» **JOB ITEM**:
Your answer should hold all lines of the entries that include the word "GenerationSoftware".

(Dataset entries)

________________

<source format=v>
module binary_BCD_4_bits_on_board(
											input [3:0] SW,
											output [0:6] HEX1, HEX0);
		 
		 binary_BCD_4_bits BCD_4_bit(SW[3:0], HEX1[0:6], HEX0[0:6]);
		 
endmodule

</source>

________________

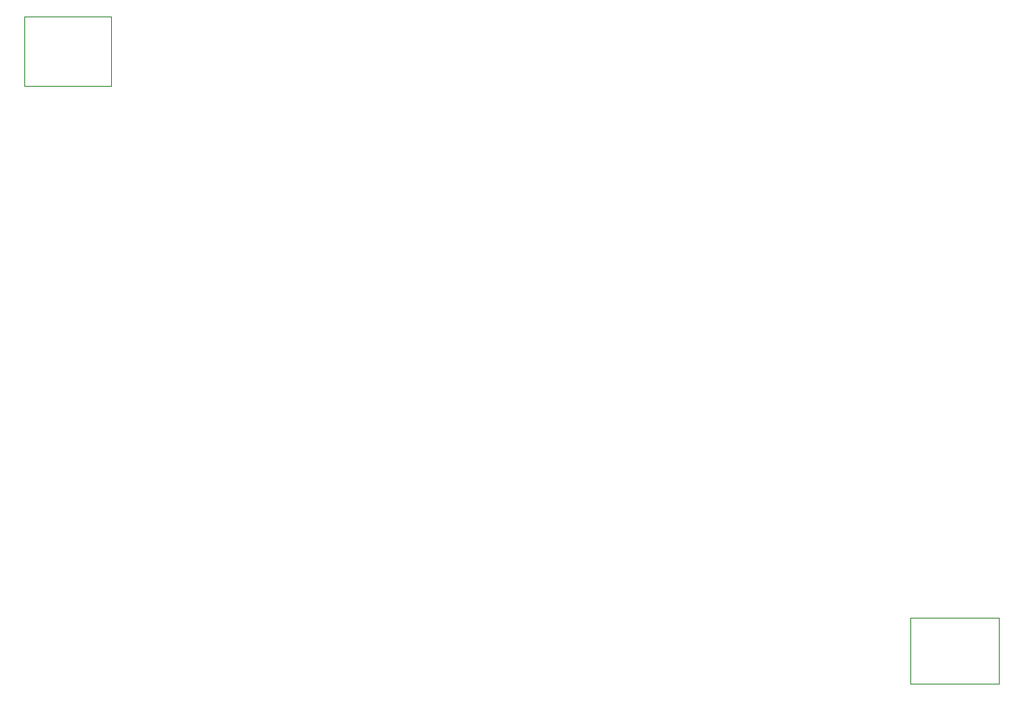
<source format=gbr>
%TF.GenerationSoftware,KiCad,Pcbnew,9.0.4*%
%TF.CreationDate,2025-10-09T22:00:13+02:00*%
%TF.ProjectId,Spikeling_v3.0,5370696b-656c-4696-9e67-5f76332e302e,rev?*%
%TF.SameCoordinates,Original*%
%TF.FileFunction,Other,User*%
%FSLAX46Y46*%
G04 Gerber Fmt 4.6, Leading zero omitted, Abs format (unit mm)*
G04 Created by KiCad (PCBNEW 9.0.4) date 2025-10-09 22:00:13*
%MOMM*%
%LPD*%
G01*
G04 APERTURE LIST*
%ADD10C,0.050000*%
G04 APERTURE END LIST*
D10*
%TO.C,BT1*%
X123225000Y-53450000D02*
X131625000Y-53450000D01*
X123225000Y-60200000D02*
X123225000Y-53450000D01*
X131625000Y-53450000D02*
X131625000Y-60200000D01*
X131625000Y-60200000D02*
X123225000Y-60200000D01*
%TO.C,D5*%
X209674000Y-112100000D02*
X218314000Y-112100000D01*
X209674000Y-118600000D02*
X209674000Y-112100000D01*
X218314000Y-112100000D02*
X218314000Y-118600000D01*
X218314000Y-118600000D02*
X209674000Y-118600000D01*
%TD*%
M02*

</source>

________________

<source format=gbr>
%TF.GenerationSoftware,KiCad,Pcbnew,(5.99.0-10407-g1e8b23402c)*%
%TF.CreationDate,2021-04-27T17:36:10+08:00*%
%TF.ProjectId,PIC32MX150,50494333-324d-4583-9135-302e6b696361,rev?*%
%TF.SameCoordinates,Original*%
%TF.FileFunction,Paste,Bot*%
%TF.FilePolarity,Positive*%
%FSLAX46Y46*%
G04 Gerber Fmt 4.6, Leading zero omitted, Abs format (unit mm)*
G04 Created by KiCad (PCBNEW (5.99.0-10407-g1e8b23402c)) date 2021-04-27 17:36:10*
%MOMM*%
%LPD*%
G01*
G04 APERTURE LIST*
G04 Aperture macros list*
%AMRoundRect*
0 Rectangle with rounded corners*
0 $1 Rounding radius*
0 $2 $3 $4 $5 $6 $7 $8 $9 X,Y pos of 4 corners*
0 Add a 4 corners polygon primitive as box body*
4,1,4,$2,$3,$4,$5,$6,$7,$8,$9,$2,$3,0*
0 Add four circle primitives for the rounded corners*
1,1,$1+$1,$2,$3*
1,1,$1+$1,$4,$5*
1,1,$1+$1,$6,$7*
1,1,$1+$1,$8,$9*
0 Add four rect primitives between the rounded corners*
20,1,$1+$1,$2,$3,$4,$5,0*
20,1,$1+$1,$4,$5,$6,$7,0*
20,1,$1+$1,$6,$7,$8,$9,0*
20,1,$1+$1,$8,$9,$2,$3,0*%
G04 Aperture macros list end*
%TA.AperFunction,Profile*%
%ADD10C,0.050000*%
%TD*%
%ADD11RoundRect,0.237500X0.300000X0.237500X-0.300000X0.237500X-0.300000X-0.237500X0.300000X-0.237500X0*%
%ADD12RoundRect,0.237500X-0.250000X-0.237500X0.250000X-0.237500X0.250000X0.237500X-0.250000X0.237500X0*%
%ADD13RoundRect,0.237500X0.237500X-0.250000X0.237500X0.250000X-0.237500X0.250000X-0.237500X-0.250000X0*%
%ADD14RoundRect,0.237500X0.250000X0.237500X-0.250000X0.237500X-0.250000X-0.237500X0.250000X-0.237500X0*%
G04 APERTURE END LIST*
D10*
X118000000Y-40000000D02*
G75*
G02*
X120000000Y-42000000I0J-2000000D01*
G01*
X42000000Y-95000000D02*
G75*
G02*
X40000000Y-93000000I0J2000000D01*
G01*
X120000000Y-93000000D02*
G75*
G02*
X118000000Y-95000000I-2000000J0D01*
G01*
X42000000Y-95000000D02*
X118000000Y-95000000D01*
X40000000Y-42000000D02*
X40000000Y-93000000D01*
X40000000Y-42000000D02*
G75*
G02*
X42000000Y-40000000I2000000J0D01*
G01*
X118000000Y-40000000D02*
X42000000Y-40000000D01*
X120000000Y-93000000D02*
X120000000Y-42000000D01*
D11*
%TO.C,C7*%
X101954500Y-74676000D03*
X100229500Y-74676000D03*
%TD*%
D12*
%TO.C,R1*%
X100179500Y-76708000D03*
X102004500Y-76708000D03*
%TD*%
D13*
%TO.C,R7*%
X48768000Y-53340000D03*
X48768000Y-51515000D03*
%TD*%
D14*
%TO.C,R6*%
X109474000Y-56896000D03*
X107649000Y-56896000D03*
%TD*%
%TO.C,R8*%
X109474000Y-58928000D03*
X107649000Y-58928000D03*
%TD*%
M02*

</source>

________________

» **REPLY**:
%TF.GenerationSoftware,KiCad,Pcbnew,9.0.4*%
%TF.GenerationSoftware,KiCad,Pcbnew,(5.99.0-10407-g1e8b23402c)*%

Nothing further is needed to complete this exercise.